*** INPUT DATA ***

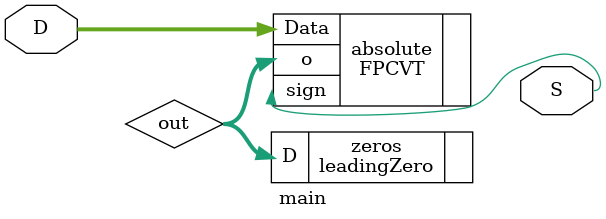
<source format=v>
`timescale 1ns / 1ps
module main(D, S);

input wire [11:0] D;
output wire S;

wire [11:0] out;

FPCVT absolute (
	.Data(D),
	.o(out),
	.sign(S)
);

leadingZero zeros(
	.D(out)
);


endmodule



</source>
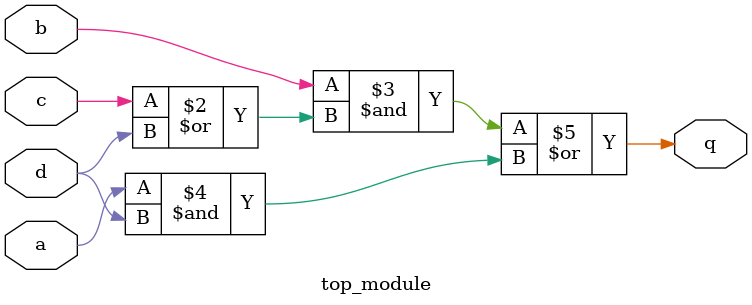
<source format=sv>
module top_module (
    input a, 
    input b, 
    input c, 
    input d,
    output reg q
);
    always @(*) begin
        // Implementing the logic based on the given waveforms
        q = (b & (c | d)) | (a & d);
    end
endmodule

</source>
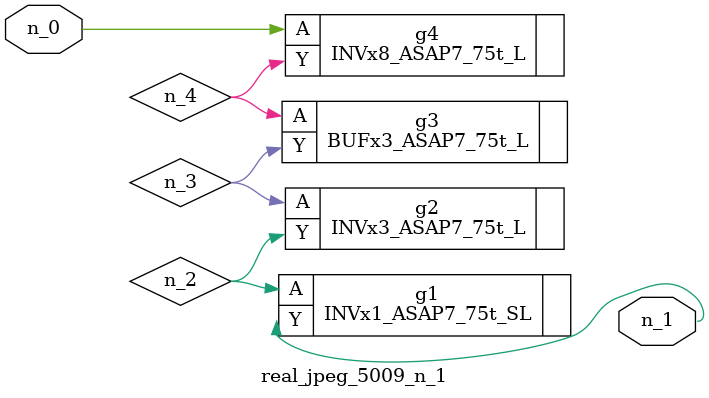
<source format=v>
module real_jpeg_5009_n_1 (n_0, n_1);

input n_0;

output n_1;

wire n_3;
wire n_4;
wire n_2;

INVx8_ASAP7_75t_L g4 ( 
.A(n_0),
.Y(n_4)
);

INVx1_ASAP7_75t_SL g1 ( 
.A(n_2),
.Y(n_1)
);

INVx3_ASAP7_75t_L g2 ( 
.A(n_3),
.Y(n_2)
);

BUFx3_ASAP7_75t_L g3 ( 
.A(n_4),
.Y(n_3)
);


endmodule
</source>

***

> **EXERCISE AIM**:
Copy every line of the entries above in which "wire" occurs.

> **SOLUTION TO THIS EXERCISE**:
input wire [11:0] D;
output wire S;
wire [11:0] out;
wire n_3;
wire n_4;
wire n_2;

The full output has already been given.